Why Saudi Day Traders Could Take Up Arms

This article is from the archive of The New York Sun before the launch of its new website in 2022. The Sun has neither altered nor updated such articles but will seek to correct any errors, mis-categorizations or other problems introduced during transfer.

The New York Sun

DUBAI, United Arab Emirates – You can hear the bubbles bursting in the Arabian stock and real estate markets.


A few days ago, newspapers carried photos of Kuwaiti investors staging a protest as they watched a meltdown of their paper profits on LCD screens in a trading room here.


The Saudi minister of education issued a warning to teachers to stop day trading at schools and go to work.


And King Abdullah bin Abdelaziz of Saudi Arabia instructed his ministers to enact new legislation helping investors wiped out in the domestic stock market crash.


Real estate is not faring better.

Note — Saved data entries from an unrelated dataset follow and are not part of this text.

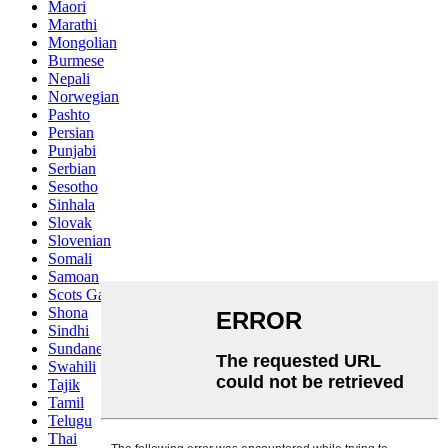
Maori
Marathi
Mongolian
Burmese
Nepali
Norwegian
Pashto
Persian
Punjabi
Serbian
Sesotho
Sinhala
Slovak
Slovenian
Somali
Samoan
Scots Gaelic
Shona
Sindhi
Sundanese
Swahili
Tajik
Tamil
Telugu
Thai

Thousands of 40-floor luxury towers and stupendously luxurious villas bordering lakes filled with desalinated water are sitting empty, their speculator-owners trying to figure out how to unload them while missing out on their due payments to builders. That clock is ticking too.


Anyone who has watched the spectacular NASDAQ crash of 2000 would get a sense of deja vu out here nowadays.


Since February 25 the Saudi stock market alone fell 31% – the equivalent of $300 billion in market capitalization.


It all began with the higher oil prices starting in 1998. Since,OPEC members, of whom the biggest are Arab oil producers Saudi Arabia, the UAE, Kuwait, Qatar, and Libya, earned around $1.3 trillion in petrodollars, according to the Bank for International Settlements.


Unlike the first petrodollar boom of the 1970s and 1980s, this time around the bulk of the money stayed here, putting an awful lot of cash in the hands of ordinary people of little sophistication, access to transparent information, or reliable market analysis.


As the price of oil climbed into the $60-a-barrel neighborhood, cash mountains grew higher. Deposits in the Gulf region commercial banks increased by over 60% since 2000, according to Credit Suisse. As a result interest free, or near free, loans were a dime a dozen. Money left the banks to land in the tight overheated stocks and construction producing phenomenal returns on equities with little real underlying value.


To make matters worse, virtually all the Gulf governments began to privatize their public sectors, using the money they raised to repay loans from the social security funds they bled in lean years.


Even more liquid money was produced with nowhere to go as there are virtually no industry or agricultural opportunities to speak of on the beaches and deserts of Arabia, except, once more, those real estate and inflated stocks.


Since January 2002, the Dubai and Saudi stock markets are up respectively by more than 630% and 600%. Bahrain, Kuwait and Qatar had similar experiences.


Very little of that reflected a rise in the real value of companies traded. Indeed more than half of those companies were almost fictitious, producing nothing or just starting out. Only four years ago, gulf companies were priced at around twice book value. Today they trade more than eight times book value. Gulf banks are valued at more than nine times book.


In the past couple of years, it was not unknown for stocks to climb 500% on the first day’s trading. Ordinary citizens could hardly resist the temptation. Increasing numbers stepped in – solely on the strength of word of mouth – into markets dominated by insider trading and practiced manipulation.


A familiar tale? Indeed, and one with a familiar ending, hence the sounds of bubbles bursting.


Then Gulf Arabs awoke, rudely, from their speculative dreams, realizing that Dubai’s stock market had fallen nearly 40% from its November peak, and the Saudi market is down by around 12% in the past few days alone, so much so that King Abdullah bin Abdelaziz ordered his finance and economy ministers to enact immediate legislation to save Saudis who have seen their paper profits collapse by 60% in one day.


The Gulf rulers’ solution, to invite foreign residents, who number 8 million in Saudi Arabia, doing all the work Saudis will not do, and 4.5 million out of the total of 6 million inhabitants of the UAE, to partake in the stock market speculation, does not seem to be the answer.


“It is difficult to see how they can do it,” Nomura’s market analyst in Bahrain, Tarek Fadlallah said in an interview. “Most of these are poor immigrant workers from Asia who do not have that kind of cash surplus. They are sending their wages to their families at home.”


The real money is in world markets held by American, Asian, and European titan funds. Should these be invited to come in, they would demand a level of scrutiny that may blow Arab stock markets out of the water.


Financial ruin does not sit well with humans. The right to realize instant profits is as sacred out here as Americans’ belief in cheap gasoline as a birth-right.


Arab rulers saw the speculative boom as a way of diluting pressure from Islamic fundamentalists demanding an end to nepotism, family rule, corruption, and real jobs for the nearly 50% of youths unemployed. None of this has happened.


Can the day be too far when today’s day traders become those burning embassies and palaces or joining Al Qaeda as recruits? Watch this space.